- Opening Delimiter -

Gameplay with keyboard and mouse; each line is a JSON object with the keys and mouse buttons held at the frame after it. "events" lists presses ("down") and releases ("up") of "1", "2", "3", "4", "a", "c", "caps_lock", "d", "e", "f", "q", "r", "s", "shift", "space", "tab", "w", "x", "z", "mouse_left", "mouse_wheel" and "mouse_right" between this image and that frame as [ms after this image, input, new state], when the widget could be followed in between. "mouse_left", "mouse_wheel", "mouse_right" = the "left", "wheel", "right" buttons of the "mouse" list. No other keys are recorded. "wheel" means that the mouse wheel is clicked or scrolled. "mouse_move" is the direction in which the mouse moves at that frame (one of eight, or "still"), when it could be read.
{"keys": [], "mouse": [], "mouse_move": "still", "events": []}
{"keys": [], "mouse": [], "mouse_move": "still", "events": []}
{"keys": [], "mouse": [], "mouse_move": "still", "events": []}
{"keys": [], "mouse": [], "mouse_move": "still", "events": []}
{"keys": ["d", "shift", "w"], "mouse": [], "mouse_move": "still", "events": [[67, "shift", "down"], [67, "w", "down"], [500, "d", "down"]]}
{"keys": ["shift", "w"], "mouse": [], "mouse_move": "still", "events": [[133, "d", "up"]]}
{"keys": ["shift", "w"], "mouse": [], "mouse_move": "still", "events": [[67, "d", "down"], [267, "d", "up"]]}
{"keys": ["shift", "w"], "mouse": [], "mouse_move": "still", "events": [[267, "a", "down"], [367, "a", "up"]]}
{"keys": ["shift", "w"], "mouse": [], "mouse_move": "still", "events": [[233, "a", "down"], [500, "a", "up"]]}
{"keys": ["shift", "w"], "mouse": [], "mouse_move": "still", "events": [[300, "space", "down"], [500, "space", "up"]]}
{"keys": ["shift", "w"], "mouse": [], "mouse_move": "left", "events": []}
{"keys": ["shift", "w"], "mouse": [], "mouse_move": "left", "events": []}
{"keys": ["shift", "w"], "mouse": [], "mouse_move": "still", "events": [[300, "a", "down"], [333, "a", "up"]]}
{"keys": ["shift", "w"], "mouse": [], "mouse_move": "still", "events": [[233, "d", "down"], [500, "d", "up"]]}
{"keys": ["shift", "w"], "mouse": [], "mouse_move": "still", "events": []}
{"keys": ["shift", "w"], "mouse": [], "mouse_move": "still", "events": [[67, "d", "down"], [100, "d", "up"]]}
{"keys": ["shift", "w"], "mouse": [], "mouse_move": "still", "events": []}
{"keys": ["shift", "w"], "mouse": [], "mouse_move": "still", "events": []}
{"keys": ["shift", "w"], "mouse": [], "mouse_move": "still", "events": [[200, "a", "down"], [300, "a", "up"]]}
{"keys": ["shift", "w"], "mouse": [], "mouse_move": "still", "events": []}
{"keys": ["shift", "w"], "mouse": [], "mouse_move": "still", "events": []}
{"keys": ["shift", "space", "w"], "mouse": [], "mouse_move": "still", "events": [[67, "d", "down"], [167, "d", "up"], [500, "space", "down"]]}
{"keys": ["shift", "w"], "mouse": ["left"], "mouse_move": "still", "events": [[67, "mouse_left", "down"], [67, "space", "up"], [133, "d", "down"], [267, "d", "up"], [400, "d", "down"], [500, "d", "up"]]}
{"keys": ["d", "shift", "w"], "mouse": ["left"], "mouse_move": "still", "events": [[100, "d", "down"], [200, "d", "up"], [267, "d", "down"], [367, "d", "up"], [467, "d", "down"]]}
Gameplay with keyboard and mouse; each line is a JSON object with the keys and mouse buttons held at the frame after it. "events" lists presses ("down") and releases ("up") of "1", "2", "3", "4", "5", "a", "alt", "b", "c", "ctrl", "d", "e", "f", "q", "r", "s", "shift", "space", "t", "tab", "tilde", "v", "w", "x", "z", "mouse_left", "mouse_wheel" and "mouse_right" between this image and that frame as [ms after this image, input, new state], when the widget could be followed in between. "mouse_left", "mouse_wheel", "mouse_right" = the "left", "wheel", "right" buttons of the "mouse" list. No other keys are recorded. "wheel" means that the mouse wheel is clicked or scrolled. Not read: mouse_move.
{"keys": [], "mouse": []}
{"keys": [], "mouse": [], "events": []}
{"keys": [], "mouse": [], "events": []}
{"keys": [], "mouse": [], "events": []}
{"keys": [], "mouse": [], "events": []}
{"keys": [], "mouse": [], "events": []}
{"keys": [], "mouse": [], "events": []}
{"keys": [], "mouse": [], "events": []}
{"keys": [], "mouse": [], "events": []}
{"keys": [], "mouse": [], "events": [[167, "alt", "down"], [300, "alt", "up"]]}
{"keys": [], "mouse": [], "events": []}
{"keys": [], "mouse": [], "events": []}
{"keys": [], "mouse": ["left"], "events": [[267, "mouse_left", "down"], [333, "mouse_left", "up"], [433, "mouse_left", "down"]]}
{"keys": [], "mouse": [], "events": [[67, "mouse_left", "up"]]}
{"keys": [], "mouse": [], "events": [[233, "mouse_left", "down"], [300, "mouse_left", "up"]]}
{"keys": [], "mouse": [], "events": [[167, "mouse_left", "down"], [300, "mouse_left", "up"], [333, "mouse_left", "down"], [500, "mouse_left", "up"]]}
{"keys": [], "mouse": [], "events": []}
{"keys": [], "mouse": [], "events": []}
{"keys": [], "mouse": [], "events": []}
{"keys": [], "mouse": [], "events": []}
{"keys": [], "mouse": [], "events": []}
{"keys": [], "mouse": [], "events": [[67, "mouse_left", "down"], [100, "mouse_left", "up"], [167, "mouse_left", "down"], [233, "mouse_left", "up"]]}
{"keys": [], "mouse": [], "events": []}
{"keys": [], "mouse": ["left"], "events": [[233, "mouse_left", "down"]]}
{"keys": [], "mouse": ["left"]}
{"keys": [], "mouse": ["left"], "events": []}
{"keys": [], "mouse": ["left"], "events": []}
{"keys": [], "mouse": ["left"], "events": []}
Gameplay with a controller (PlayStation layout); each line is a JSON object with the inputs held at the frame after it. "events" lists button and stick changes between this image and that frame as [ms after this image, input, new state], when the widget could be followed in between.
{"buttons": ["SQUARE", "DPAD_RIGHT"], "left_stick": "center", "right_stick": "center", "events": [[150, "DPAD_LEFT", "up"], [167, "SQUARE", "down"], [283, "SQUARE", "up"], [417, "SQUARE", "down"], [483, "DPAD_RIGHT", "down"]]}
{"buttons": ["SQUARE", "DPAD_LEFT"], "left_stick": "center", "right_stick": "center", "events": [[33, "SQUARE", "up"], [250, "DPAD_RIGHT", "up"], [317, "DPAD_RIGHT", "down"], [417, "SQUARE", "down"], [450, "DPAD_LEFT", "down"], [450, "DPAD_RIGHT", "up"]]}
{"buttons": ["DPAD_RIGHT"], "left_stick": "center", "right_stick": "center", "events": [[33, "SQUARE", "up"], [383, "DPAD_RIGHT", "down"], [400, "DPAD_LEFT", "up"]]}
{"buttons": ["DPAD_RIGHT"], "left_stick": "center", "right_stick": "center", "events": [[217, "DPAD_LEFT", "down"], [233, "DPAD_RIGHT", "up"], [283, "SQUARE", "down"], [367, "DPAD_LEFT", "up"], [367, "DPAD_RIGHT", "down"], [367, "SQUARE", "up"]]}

- Closing Delimiter -

This exercise calls for repeating every line of the data exactly.

Gameplay with keyboard and mouse; each line is a JSON object with the keys and mouse buttons held at the frame after it. "events" lists presses ("down") and releases ("up") of "1", "2", "3", "4", "a", "c", "caps_lock", "d", "e", "f", "q", "r", "s", "shift", "space", "tab", "w", "x", "z", "mouse_left", "mouse_wheel" and "mouse_right" between this image and that frame as [ms after this image, input, new state], when the widget could be followed in between. "mouse_left", "mouse_wheel", "mouse_right" = the "left", "wheel", "right" buttons of the "mouse" list. No other keys are recorded. "wheel" means that the mouse wheel is clicked or scrolled. "mouse_move" is the direction in which the mouse moves at that frame (one of eight, or "still"), when it could be read.
{"keys": [], "mouse": [], "mouse_move": "still", "events": []}
{"keys": [], "mouse": [], "mouse_move": "still", "events": []}
{"keys": [], "mouse": [], "mouse_move": "still", "events": []}
{"keys": [], "mouse": [], "mouse_move": "still", "events": []}
{"keys": ["d", "shift", "w"], "mouse": [], "mouse_move": "still", "events": [[67, "shift", "down"], [67, "w", "down"], [500, "d", "down"]]}
{"keys": ["shift", "w"], "mouse": [], "mouse_move": "still", "events": [[133, "d", "up"]]}
{"keys": ["shift", "w"], "mouse": [], "mouse_move": "still", "events": [[67, "d", "down"], [267, "d", "up"]]}
{"keys": ["shift", "w"], "mouse": [], "mouse_move": "still", "events": [[267, "a", "down"], [367, "a", "up"]]}
{"keys": ["shift", "w"], "mouse": [], "mouse_move": "still", "events": [[233, "a", "down"], [500, "a", "up"]]}
{"keys": ["shift", "w"], "mouse": [], "mouse_move": "still", "events": [[300, "space", "down"], [500, "space", "up"]]}
{"keys": ["shift", "w"], "mouse": [], "mouse_move": "left", "events": []}
{"keys": ["shift", "w"], "mouse": [], "mouse_move": "left", "events": []}
{"keys": ["shift", "w"], "mouse": [], "mouse_move": "still", "events": [[300, "a", "down"], [333, "a", "up"]]}
{"keys": ["shift", "w"], "mouse": [], "mouse_move": "still", "events": [[233, "d", "down"], [500, "d", "up"]]}
{"keys": ["shift", "w"], "mouse": [], "mouse_move": "still", "events": []}
{"keys": ["shift", "w"], "mouse": [], "mouse_move": "still", "events": [[67, "d", "down"], [100, "d", "up"]]}
{"keys": ["shift", "w"], "mouse": [], "mouse_move": "still", "events": []}
{"keys": ["shift", "w"], "mouse": [], "mouse_move": "still", "events": []}
{"keys": ["shift", "w"], "mouse": [], "mouse_move": "still", "events": [[200, "a", "down"], [300, "a", "up"]]}
{"keys": ["shift", "w"], "mouse": [], "mouse_move": "still", "events": []}
{"keys": ["shift", "w"], "mouse": [], "mouse_move": "still", "events": []}
{"keys": ["shift", "space", "w"], "mouse": [], "mouse_move": "still", "events": [[67, "d", "down"], [167, "d", "up"], [500, "space", "down"]]}
{"keys": ["shift", "w"], "mouse": ["left"], "mouse_move": "still", "events": [[67, "mouse_left", "down"], [67, "space", "up"], [133, "d", "down"], [267, "d", "up"], [400, "d", "down"], [500, "d", "up"]]}
{"keys": ["d", "shift", "w"], "mouse": ["left"], "mouse_move": "still", "events": [[100, "d", "down"], [200, "d", "up"], [267, "d", "down"], [367, "d", "up"], [467, "d", "down"]]}
Gameplay with keyboard and mouse; each line is a JSON object with the keys and mouse buttons held at the frame after it. "events" lists presses ("down") and releases ("up") of "1", "2", "3", "4", "5", "a", "alt", "b", "c", "ctrl", "d", "e", "f", "q", "r", "s", "shift", "space", "t", "tab", "tilde", "v", "w", "x", "z", "mouse_left", "mouse_wheel" and "mouse_right" between this image and that frame as [ms after this image, input, new state], when the widget could be followed in between. "mouse_left", "mouse_wheel", "mouse_right" = the "left", "wheel", "right" buttons of the "mouse" list. No other keys are recorded. "wheel" means that the mouse wheel is clicked or scrolled. Not read: mouse_move.
{"keys": [], "mouse": []}
{"keys": [], "mouse": [], "events": []}
{"keys": [], "mouse": [], "events": []}
{"keys": [], "mouse": [], "events": []}
{"keys": [], "mouse": [], "events": []}
{"keys": [], "mouse": [], "events": []}
{"keys": [], "mouse": [], "events": []}
{"keys": [], "mouse": [], "events": []}
{"keys": [], "mouse": [], "events": []}
{"keys": [], "mouse": [], "events": [[167, "alt", "down"], [300, "alt", "up"]]}
{"keys": [], "mouse": [], "events": []}
{"keys": [], "mouse": [], "events": []}
{"keys": [], "mouse": ["left"], "events": [[267, "mouse_left", "down"], [333, "mouse_left", "up"], [433, "mouse_left", "down"]]}
{"keys": [], "mouse": [], "events": [[67, "mouse_left", "up"]]}
{"keys": [], "mouse": [], "events": [[233, "mouse_left", "down"], [300, "mouse_left", "up"]]}
{"keys": [], "mouse": [], "events": [[167, "mouse_left", "down"], [300, "mouse_left", "up"], [333, "mouse_left", "down"], [500, "mouse_left", "up"]]}
{"keys": [], "mouse": [], "events": []}
{"keys": [], "mouse": [], "events": []}
{"keys": [], "mouse": [], "events": []}
{"keys": [], "mouse": [], "events": []}
{"keys": [], "mouse": [], "events": []}
{"keys": [], "mouse": [], "events": [[67, "mouse_left", "down"], [100, "mouse_left", "up"], [167, "mouse_left", "down"], [233, "mouse_left", "up"]]}
{"keys": [], "mouse": [], "events": []}
{"keys": [], "mouse": ["left"], "events": [[233, "mouse_left", "down"]]}
{"keys": [], "mouse": ["left"]}
{"keys": [], "mouse": ["left"], "events": []}
{"keys": [], "mouse": ["left"], "events": []}
{"keys": [], "mouse": ["left"], "events": []}
Gameplay with a controller (PlayStation layout); each line is a JSON object with the inputs held at the frame after it. "events" lists button and stick changes between this image and that frame as [ms after this image, input, new state], when the widget could be followed in between.
{"buttons": ["SQUARE", "DPAD_RIGHT"], "left_stick": "center", "right_stick": "center", "events": [[150, "DPAD_LEFT", "up"], [167, "SQUARE", "down"], [283, "SQUARE", "up"], [417, "SQUARE", "down"], [483, "DPAD_RIGHT", "down"]]}
{"buttons": ["SQUARE", "DPAD_LEFT"], "left_stick": "center", "right_stick": "center", "events": [[33, "SQUARE", "up"], [250, "DPAD_RIGHT", "up"], [317, "DPAD_RIGHT", "down"], [417, "SQUARE", "down"], [450, "DPAD_LEFT", "down"], [450, "DPAD_RIGHT", "up"]]}
{"buttons": ["DPAD_RIGHT"], "left_stick": "center", "right_stick": "center", "events": [[33, "SQUARE", "up"], [383, "DPAD_RIGHT", "down"], [400, "DPAD_LEFT", "up"]]}
{"buttons": ["DPAD_RIGHT"], "left_stick": "center", "right_stick": "center", "events": [[217, "DPAD_LEFT", "down"], [233, "DPAD_RIGHT", "up"], [283, "SQUARE", "down"], [367, "DPAD_LEFT", "up"], [367, "DPAD_RIGHT", "down"], [367, "SQUARE", "up"]]}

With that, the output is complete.